Genetic Diversity of the Eastern Massasauga (Sistrurus catenatus) in Berrien and Van Buren Counties, Southwest Michigan
Department of Biology
Berrien Springs, MI USA
The Eastern Massasauga rattlesnake (Sistrurus catenatus; EMR) is a small robust pitviper currently found in nine states and the province of Ontario, Canada. EMR wetland habitats have experienced significant destruction and fragmentation by humans and as a result the current distribution of the EMR is a fraction of its historic distribution. For this reason, the EMR has been federally listed as threatened.
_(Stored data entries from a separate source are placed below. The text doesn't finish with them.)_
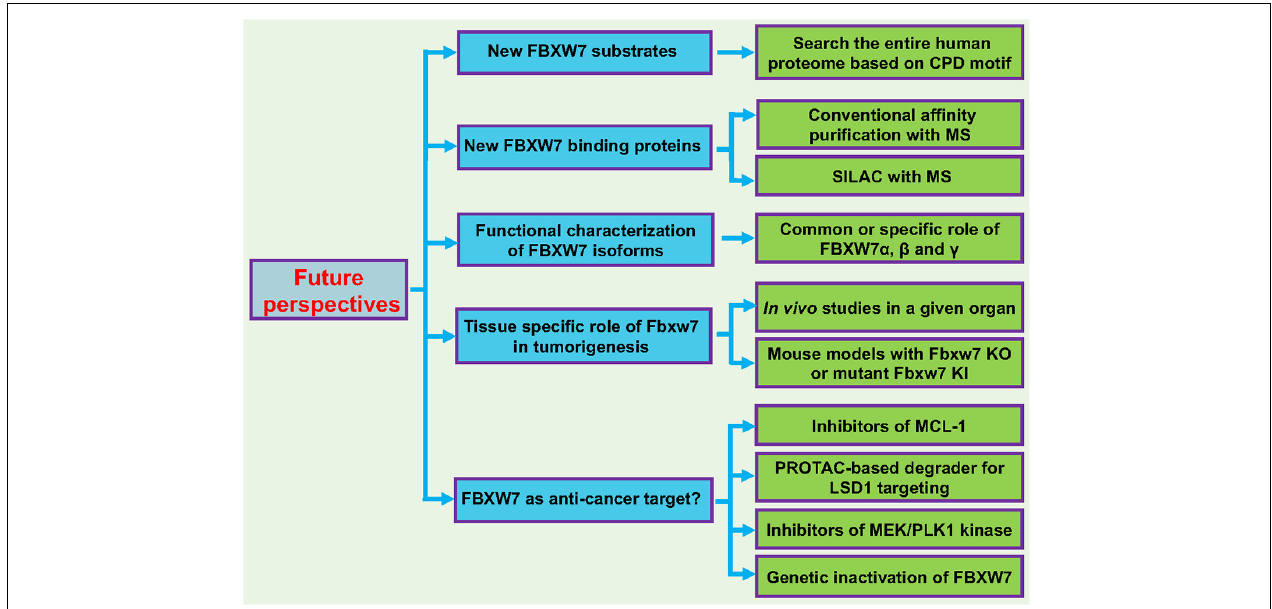
FIGURE 5 | Future perspectives. Five future directions are proposed to further broaden our understanding of FBXW7 functions: (1) Identification and characterization of new FBXW7 substrates; (2) Identification and characterization of FBXW7 binding proteins; (3) Functional characterization of FBXW7 isoforms ( α , β , and γ ); (4) Tissue specific role of Fbxw7 in tumorigenesis using mouse cKO or KI models; (5) Target human cancers by reactivating FBXW7. See text for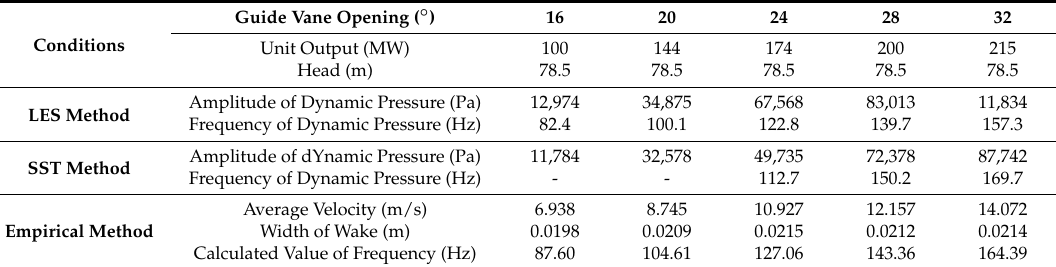
Table 4. Comparison of results obtained by different methods.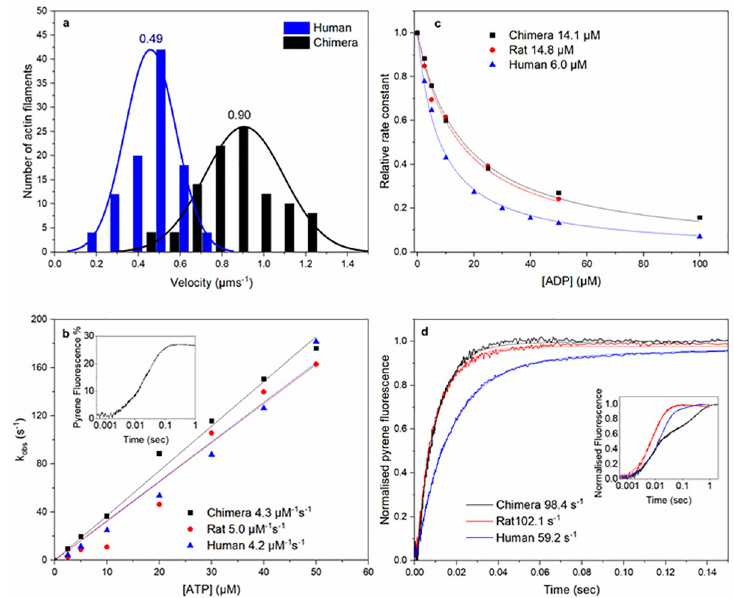
Fig 7. In vitro analysis of the chimera, rat and human β -S1 proteins. (A) Histogram of in vitro velocity of 100 rhodamine-labelled phalloidin actin filaments moving over human β -S1 or chimera S1. The solid line shows the data fitted to a single Gaussian curve. The mean velocity for the human β -S1 was 0.49 ± 0.028 μ m s − 1 and for the chimera, 0.90 ± 0.015 μ m s − 1 . (B) The effect of ATP concentration on k obs for ATP-induced dissociation of pyrene-actin.S1. The gradient generates a second-order rate constant of ATP binding; the values for the 3 proteins are highlighted next to the plot. Inset shows an example transient of 50 nM pyrene actin-chimera S1 mixed with 20 μ M ATP, resulting in a fluorescence change of 26%. (C) Plot of relative observed rate constant dependence on [ADP] for the ATP-induced dissociation of pyrene-actin.S1. A total of 50 nM pyrene-actin.S1 was mixed with 10 μ M ATP and varying [ADP] (0– 100 μ M). Numbers indicate the values of ADP affinity for acto.S1, K ADP , for the 3 proteins. (D) To measure k +ADP , ADP is displaced from pyrene-actin.S1.ADP complex by an excess of ATP. A total of 2 mM ATP was mixed with 250 nM S1 which was preincubated with 500 nM pyrene-actin and 100 μ M ADP. k +ADP values for the 3 proteins are given in 7D. Inset showing data on a longer log timescale showing the slow phase components of the transients. The average values from 3 independent measurements for experiments shown in B, C, and D are summarised in Table 3. Raw data files are available at Figshare. The inset shown in Fig 7D, a complication of the ADP displacement measurement, is that ADP displacement from human β -myosin occurs in 2 phases (fast and slow). The fast phase corresponds with ADP released at the end of the normal ATPase cycle, while the slow phase is a trapped ADP which is released much slower and at a much slower rate than the overall cycling. This is therefore a dead-end side branch of the pathway commonly seen in slow muscle and non muscle myosins [11,24,25]. The fraction of ADP trapped in this way is characteristic of each myosin. The rat β -myosin S1 has no apparent slow phase, the human has approximately 10% of ADP released in the slow phase, while the chimera has a larger fraction (approximately 40%) of the total ADP released in the slow phase. The role of the substituted amino acids in the slow phase requires further study, but the reader is referred to the literature for a broader study of this phenomena.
A recent analysis of the mitochondrial NADH dehydrogenase (ND2) gene from 179 individuals from 34 unique locations throughout the EMR range found 18 unique haplotypes that cluster into three groups that corresponded to the following geographic regions: western cluster in Iowa, Wisconsin and Illinois; central cluster in Indiana, southern and central Michigan, and Ohio; and eastern cluster in Pennsylvania, New York, Ontario and northern Michigan. The exact boundary between the western and eastern clusters is not known due to the lack of samples from Berrien and Van Buren Counties in southwest Michigan and counties in northwest Indiana. The objective of our study was to determine the genetic diversity of EMRs in Berrien & Van Buren County, Michigan to add clarity to the boundary between the western and central clusters. A total of 11 EMRs were captured from three locations during three field seasons (2015-2017). Blood samples were collected from the caudal vein and DNA was extracted. The mitochondrial ND2 gene was amplified by polymerase chain reaction (PCR) and sequenced using the Sanger dideoxy method. Results, although based on few samples, indicate that all three EMR haplotype clusters are represented within Berrien and Van Buren Counties, including a new undescribed transitional haplotype between the eastern and western clusters.